There were 2,616 households, of which 33.6% had children under the age of 18 living with them, 44.5% were married couples living together, 13.0% had a female householder with no husband present, 5.0% had a male householder with no wife present, and 37.5% were non-families. 32.3% of all households were made up of individuals, and 17.2% had someone living alone who was 65 years of age or older. The average household size was 2.46 and the average family size was 3.12.

The median age in the city was 36.3 years. 27.2% of residents were under the age of 18; 8.4% were between the ages of 18 and 24; 24.7% were from 25 to 44; 22.3% were from 45 to 64; and 17.4% were 65 years of age or older. The gender makeup of the city was 48.4% male and 51.6% female.

===2000 census===
As of the census of 2000, there were 5,490 people, 2,095 households, and 1,412 families living in the city. The population density was 3,022.5 PD/sqmi. There were 2,264 housing units at an average density of 1,246.4 /mi2. The racial makeup of the city was 90.60% White, 0.07% African American, 0.75% Native American, 0.44% Asian, 0.15% Pacific Islander, 5.79% from other races, and 2.20% from two or more races. Hispanic or Latino of any race were 11.57% of the population.

There were 2,095 households, out of which 34.4% had children under the age of 18 living with them, 50.5% were married couples living together, 12.9% had a female householder with no husband present, and 32.6% were non-families. 28.3% of all households were made up of individuals, and 14.9% had someone living alone who was 65 years of age or older. The average household size was 2.55 and the average family size was 3.13.

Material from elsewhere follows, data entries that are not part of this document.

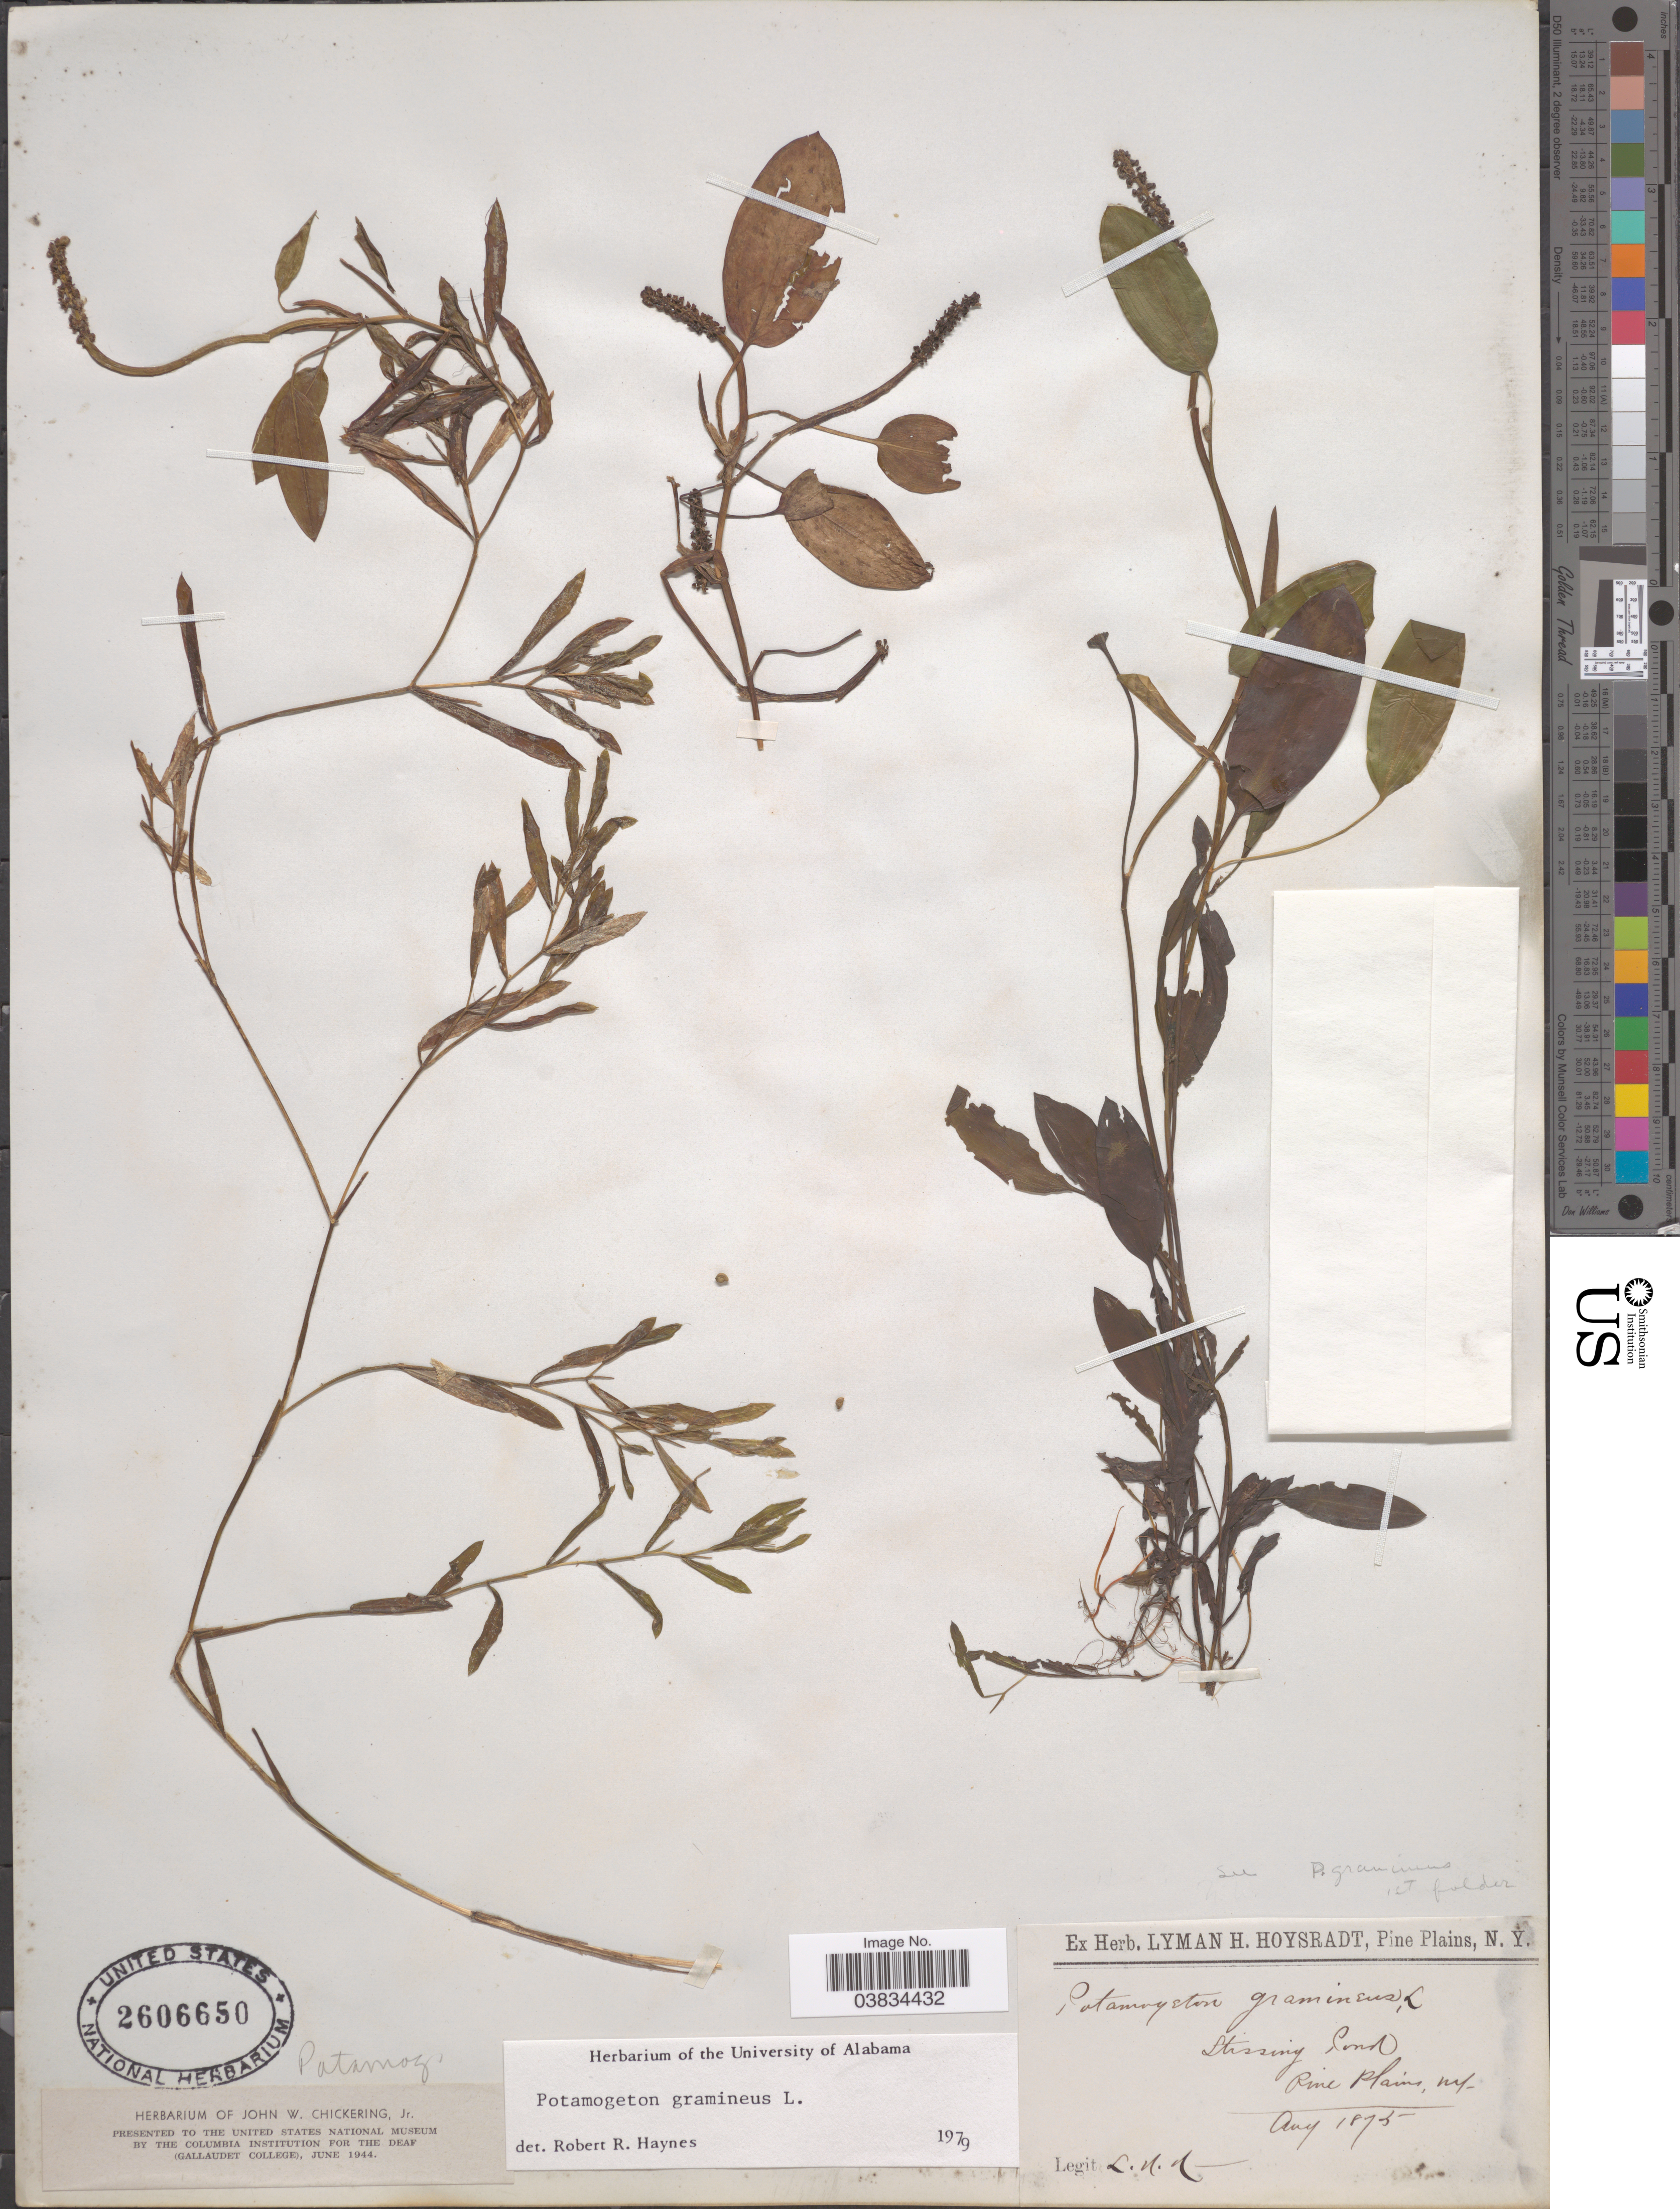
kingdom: Plantae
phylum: Tracheophyta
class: Liliopsida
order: Alismatales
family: Potamogetonaceae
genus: Potamogeton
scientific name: Potamogeton gramineus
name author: L.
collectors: L. Hoysradt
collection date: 1875-08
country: United States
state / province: New York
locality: Stissing Pond, Pine Plains.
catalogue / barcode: US 2606650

In the city, the population was spread out, with 28.4% under the age of 18, 9.1% from 18 to 24, 26.3% from 25 to 44, 18.4% from 45 to 64, and 17.8% who were 65 years of age or older. The median age was 35 years. For every 100 females, there were 90.6 males. For every 100 females age 18 and over, there were 85.5 males.

The median income for a household in the city was $26,480, and the median income for a family was $34,663. Males had a median income of $30,598 versus $19,088 for females. The per capita income for the city was $13,027. About 16.3% of families and 17.8% of the population were below the poverty line, including 23.4% of those under age 18 and 16.5% of those age 65 or over.
==Infrastructure==
===Highways===
- - SH-16 (south) - connects to Eagle/Boise (southeast) via SH-44
- - SH-52 - to Payette/Ontario (west) and Horseshoe Bend (east)

==Education==
There is a single K-12 school district in the county: Emmett Independent School District 221.

Residents of Gem County are in the area (but not the taxation zone) for College of Western Idaho.

==Notable people==
- Carlos Bilbao, member of the Idaho House of Representatives.
- Ammon Bundy, leader of the Occupation of the Malheur National Wildlife Refuge
- Hattie Johnson, Olympic shooter.
- Brad Little, Governor of Idaho
- Aaron Paul, Emmy Award-winning actor born in Emmett.
- Clayne L. Pope, professor of economics at Brigham Young University.
- Paul Graham Popham, U.S. Special Forces Vietnam, General Manager McGraw Hill, Inc.